→ **WORKING DATA**:

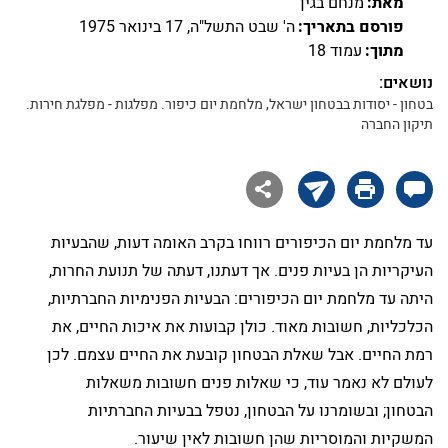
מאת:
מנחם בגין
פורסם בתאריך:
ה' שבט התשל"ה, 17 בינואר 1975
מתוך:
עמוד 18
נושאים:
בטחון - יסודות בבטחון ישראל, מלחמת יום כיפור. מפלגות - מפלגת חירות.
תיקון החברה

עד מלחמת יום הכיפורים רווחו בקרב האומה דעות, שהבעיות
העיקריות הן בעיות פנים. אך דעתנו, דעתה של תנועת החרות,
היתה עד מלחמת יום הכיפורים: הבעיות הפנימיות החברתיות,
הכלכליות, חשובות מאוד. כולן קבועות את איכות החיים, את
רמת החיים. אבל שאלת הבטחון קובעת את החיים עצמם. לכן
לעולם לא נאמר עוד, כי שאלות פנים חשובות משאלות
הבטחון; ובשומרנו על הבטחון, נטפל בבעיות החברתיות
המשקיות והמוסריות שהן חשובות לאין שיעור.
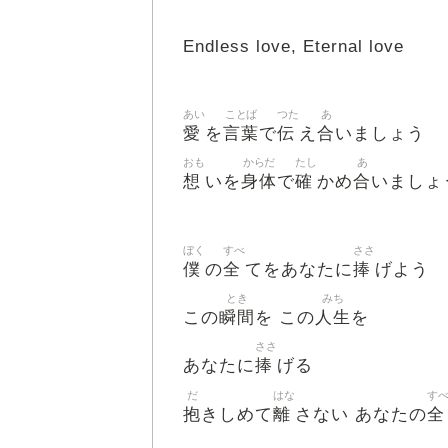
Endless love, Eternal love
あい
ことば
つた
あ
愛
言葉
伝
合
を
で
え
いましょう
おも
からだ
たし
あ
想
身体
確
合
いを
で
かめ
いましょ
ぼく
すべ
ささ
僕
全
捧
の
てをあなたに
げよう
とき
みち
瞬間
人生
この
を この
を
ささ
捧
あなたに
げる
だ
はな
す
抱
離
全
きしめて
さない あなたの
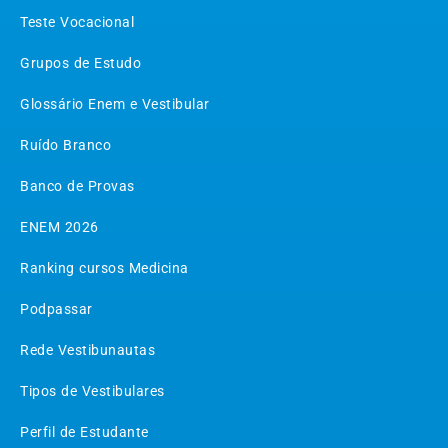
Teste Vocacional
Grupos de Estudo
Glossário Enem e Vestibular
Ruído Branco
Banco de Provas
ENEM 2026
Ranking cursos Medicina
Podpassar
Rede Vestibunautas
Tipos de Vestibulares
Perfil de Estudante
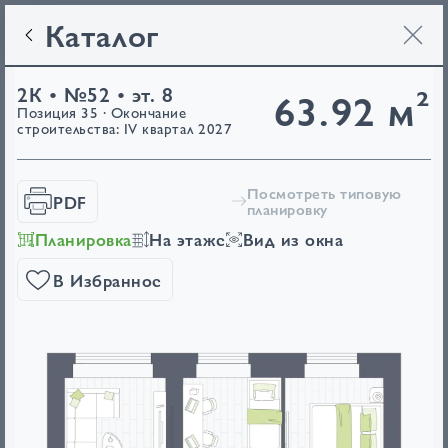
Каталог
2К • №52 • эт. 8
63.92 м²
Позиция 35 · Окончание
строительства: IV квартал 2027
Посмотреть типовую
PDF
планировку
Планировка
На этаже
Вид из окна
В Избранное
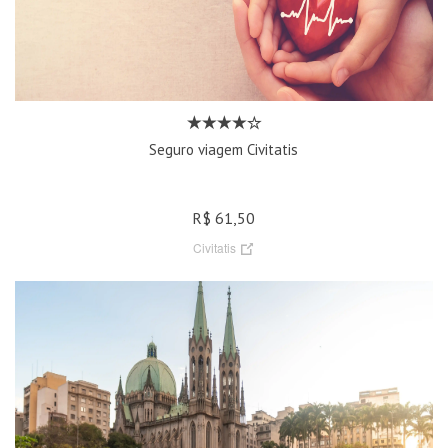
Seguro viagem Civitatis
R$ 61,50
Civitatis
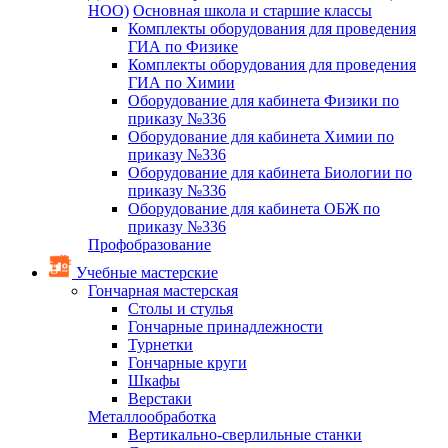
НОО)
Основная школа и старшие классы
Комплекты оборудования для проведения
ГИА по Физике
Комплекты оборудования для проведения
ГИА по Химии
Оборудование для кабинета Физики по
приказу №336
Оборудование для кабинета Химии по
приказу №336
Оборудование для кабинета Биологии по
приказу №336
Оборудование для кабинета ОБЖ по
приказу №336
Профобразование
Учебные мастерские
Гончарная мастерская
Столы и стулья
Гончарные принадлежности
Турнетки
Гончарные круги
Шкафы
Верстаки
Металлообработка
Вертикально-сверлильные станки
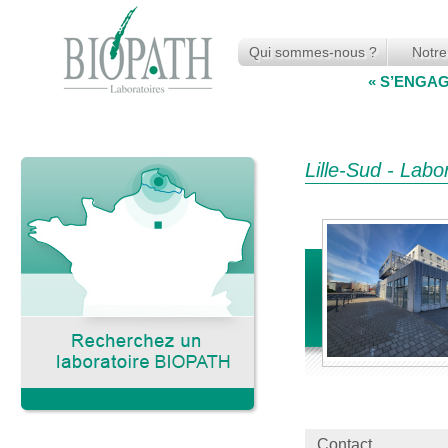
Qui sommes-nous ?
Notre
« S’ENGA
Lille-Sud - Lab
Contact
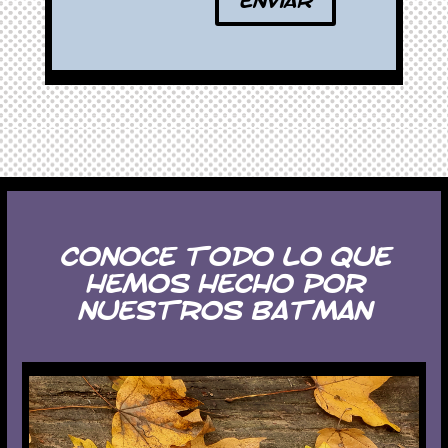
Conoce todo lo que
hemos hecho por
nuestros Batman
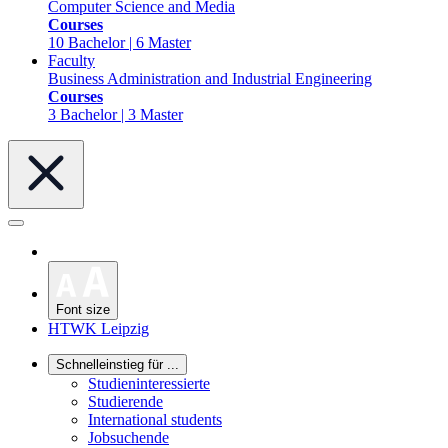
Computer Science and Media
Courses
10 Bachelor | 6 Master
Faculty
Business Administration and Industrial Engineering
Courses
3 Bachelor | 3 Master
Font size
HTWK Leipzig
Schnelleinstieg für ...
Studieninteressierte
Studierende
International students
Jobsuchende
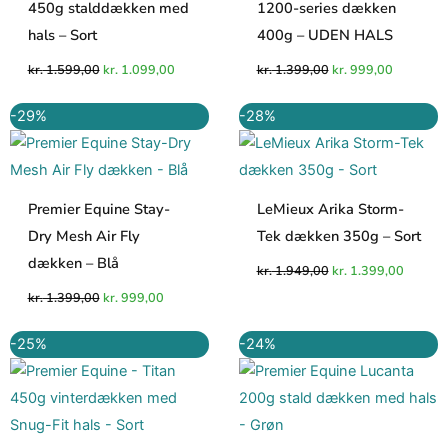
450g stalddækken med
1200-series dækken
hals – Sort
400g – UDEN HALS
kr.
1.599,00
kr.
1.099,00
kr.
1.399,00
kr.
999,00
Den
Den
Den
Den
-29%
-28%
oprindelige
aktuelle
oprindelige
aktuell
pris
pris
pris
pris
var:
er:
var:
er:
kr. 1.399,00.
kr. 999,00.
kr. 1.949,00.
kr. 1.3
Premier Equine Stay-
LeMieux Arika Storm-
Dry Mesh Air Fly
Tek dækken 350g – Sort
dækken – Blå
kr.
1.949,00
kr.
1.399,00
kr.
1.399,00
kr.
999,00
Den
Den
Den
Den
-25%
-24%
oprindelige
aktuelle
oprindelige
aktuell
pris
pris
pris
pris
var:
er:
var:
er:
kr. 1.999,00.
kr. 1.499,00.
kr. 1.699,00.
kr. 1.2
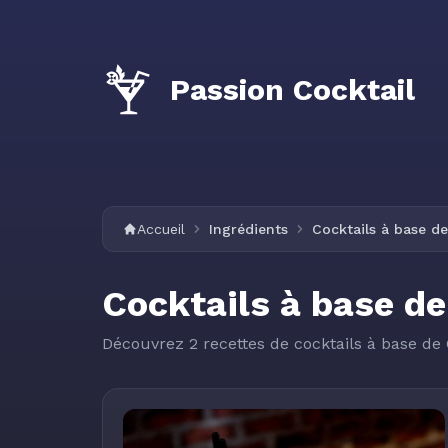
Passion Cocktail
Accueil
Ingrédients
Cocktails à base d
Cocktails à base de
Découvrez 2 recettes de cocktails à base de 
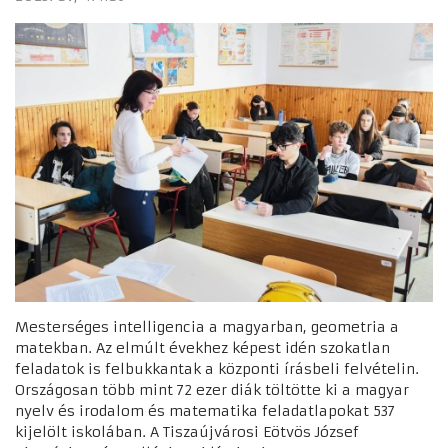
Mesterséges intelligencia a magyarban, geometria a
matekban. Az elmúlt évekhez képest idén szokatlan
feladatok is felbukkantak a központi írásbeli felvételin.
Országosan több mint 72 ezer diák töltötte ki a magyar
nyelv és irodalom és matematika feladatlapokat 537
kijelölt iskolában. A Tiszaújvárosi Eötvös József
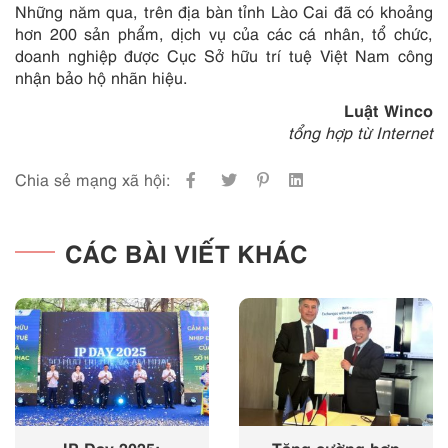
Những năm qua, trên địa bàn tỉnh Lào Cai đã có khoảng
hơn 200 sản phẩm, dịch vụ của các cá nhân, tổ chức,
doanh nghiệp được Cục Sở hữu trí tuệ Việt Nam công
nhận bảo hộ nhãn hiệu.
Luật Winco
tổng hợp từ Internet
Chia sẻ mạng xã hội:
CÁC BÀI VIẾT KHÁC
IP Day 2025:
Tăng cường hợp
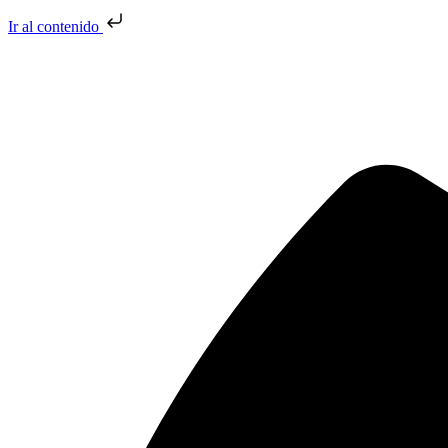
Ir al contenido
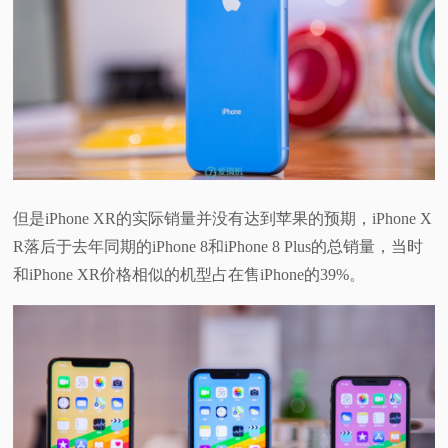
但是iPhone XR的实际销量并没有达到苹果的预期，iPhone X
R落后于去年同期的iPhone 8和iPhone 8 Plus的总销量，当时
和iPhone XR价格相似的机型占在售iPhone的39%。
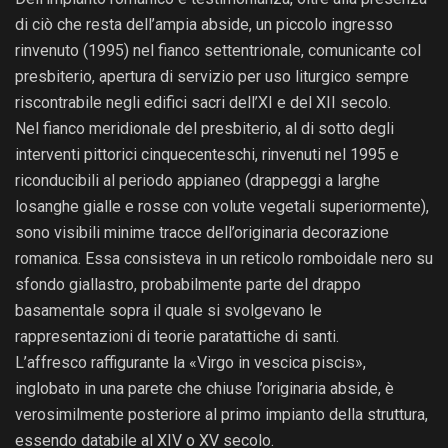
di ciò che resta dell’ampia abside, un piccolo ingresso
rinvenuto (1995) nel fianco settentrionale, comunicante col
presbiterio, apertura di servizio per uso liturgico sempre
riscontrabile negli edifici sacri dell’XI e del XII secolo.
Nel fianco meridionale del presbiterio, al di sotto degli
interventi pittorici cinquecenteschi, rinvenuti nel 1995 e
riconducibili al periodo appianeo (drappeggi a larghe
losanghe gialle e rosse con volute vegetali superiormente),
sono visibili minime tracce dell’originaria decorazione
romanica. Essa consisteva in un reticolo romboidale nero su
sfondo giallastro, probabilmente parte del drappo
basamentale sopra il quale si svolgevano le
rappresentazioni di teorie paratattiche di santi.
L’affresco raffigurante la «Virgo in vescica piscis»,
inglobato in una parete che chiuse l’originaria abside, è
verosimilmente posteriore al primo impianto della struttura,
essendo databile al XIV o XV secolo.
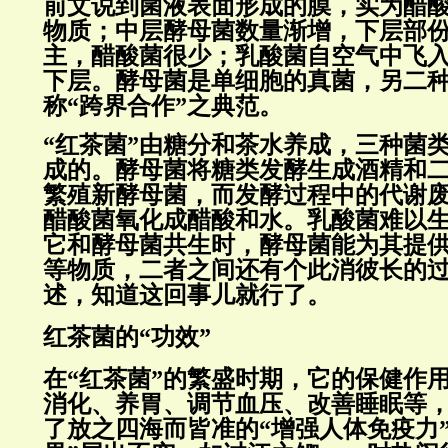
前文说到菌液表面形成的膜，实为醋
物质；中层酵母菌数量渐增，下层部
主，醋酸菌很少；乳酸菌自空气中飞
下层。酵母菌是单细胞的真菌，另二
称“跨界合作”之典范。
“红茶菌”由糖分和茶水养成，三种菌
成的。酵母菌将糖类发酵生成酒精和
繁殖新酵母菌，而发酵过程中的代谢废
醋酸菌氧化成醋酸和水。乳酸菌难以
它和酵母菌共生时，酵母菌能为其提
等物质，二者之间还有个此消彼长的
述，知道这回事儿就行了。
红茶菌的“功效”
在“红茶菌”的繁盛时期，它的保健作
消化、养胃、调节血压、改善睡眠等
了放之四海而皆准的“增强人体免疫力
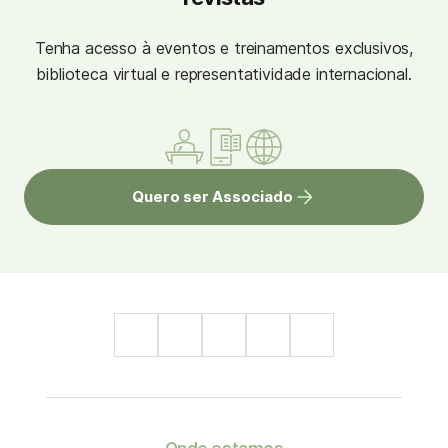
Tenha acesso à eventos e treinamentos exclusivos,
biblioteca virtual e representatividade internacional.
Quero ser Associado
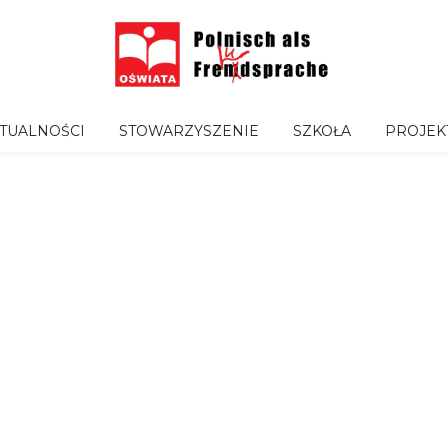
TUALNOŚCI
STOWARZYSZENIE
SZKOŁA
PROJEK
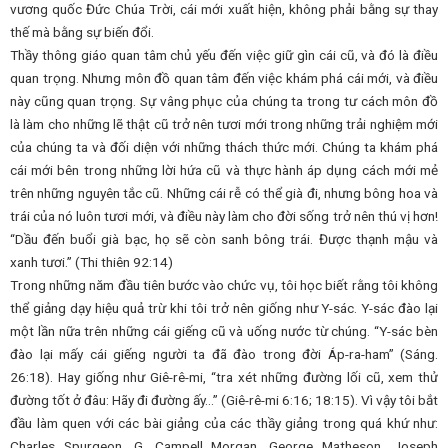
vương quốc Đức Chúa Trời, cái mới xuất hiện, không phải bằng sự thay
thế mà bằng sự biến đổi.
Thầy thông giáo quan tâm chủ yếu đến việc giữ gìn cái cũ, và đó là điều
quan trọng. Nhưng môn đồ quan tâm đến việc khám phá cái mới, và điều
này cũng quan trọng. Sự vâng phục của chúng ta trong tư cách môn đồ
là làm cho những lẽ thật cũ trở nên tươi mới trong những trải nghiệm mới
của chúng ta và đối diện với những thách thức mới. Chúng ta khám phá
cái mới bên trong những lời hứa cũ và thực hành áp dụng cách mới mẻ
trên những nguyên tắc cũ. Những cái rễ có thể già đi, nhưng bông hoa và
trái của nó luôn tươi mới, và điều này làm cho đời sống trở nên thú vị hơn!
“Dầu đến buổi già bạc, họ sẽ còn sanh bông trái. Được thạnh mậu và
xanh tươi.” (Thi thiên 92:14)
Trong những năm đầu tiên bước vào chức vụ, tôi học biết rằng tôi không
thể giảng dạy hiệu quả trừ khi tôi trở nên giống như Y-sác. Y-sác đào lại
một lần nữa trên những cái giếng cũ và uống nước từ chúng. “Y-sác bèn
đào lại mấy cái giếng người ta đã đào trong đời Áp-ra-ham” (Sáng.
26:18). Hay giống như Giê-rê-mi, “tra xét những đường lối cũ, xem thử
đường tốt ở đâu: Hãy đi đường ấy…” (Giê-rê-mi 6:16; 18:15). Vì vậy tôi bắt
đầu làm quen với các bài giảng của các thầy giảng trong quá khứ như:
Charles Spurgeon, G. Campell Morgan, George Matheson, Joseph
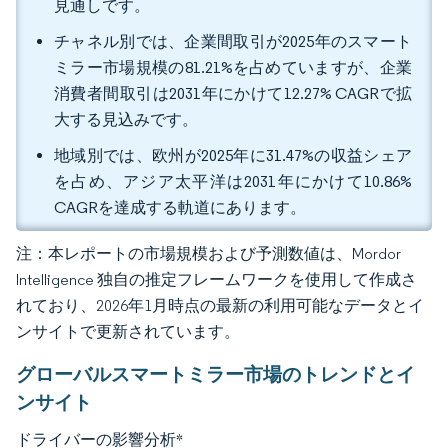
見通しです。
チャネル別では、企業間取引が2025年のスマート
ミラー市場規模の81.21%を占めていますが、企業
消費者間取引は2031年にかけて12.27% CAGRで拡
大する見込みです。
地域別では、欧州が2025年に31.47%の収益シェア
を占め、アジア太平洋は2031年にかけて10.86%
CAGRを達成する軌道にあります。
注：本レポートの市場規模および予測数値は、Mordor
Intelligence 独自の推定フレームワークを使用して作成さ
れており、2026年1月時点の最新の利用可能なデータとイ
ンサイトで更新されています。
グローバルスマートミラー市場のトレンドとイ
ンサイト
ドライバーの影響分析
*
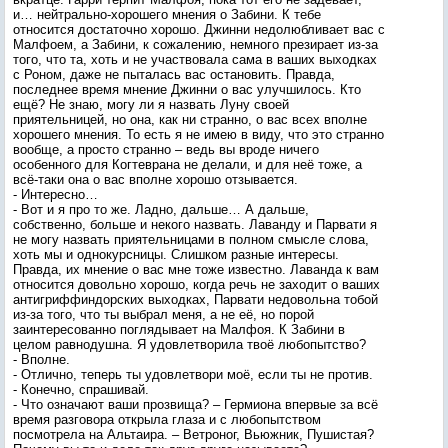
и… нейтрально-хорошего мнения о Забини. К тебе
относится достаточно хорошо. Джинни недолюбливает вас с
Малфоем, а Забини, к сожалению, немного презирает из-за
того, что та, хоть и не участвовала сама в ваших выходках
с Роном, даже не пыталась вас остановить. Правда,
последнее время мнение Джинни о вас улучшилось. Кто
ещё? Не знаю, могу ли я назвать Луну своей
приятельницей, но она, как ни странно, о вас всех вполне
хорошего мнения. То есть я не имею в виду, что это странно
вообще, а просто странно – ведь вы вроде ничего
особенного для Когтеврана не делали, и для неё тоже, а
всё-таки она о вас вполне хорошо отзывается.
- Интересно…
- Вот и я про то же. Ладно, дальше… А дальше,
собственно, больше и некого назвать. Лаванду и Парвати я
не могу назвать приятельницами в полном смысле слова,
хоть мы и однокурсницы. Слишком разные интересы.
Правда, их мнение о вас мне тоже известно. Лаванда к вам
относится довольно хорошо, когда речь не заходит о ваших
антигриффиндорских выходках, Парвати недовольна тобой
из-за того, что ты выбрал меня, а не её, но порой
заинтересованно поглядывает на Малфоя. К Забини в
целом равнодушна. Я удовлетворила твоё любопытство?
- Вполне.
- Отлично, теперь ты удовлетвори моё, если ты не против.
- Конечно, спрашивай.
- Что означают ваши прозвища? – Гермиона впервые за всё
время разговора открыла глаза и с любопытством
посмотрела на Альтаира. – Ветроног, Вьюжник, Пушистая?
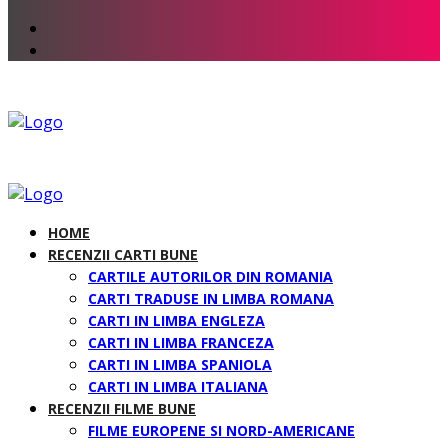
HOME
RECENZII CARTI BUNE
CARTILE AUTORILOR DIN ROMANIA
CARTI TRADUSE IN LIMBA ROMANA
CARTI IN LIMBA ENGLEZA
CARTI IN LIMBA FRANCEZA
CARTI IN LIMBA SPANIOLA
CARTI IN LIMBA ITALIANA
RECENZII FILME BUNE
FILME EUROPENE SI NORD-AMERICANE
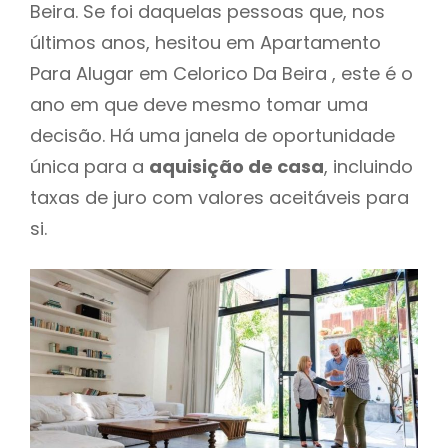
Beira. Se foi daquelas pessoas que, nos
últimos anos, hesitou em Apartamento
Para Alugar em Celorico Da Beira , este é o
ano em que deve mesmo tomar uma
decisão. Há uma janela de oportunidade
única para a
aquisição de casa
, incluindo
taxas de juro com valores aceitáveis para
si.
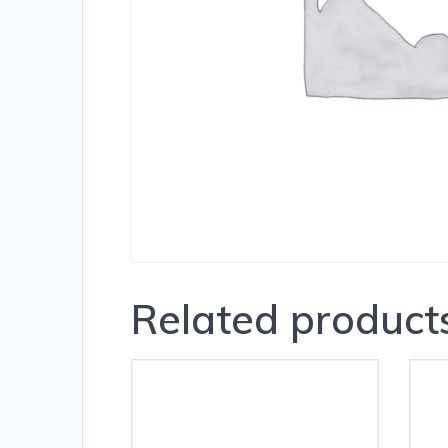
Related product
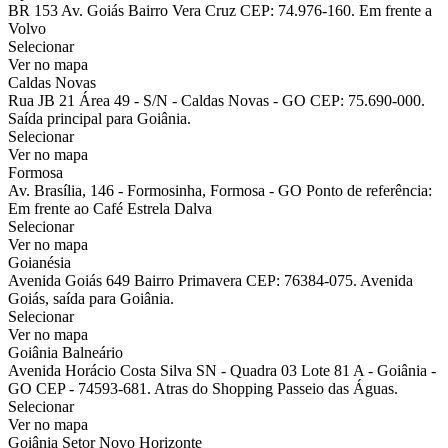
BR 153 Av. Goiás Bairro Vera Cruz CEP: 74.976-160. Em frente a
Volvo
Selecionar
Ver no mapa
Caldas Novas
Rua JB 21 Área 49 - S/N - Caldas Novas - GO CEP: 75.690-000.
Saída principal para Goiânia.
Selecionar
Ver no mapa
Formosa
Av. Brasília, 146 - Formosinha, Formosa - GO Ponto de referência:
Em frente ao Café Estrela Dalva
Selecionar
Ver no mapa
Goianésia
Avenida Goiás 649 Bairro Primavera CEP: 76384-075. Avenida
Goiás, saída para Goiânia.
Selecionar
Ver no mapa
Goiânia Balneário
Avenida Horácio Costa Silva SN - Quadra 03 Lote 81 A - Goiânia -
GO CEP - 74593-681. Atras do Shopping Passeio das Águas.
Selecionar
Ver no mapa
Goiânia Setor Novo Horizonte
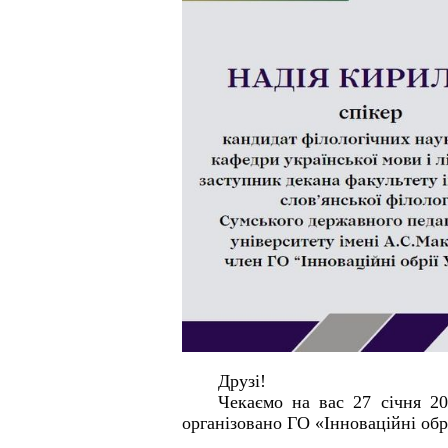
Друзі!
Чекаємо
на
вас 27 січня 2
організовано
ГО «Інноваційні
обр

→ **EXERCISE BRIEF**: Rewrite the records from their start through the line containing "לעולם לא נאמר", swapping "דעות" for "השקפות" and changing nothing else. Leave the pictures out.

→ **SOLUTION TO THE PROBLEM**:
מאת:
מנחם בגין
פורסם בתאריך:
ה' שבט התשל"ה, 17 בינואר 1975
מתוך:
עמוד 18
נושאים:
בטחון - יסודות בבטחון ישראל, מלחמת יום כיפור. מפלגות - מפלגת חירות.
תיקון החברה

עד מלחמת יום הכיפורים רווחו בקרב האומה השקפות, שהבעיות
העיקריות הן בעיות פנים. אך דעתנו, דעתה של תנועת החרות,
היתה עד מלחמת יום הכיפורים: הבעיות הפנימיות החברתיות,
הכלכליות, חשובות מאוד. כולן קבועות את איכות החיים, את
רמת החיים. אבל שאלת הבטחון קובעת את החיים עצמם. לכן
לעולם לא נאמר עוד, כי שאלות פנים חשובות משאלות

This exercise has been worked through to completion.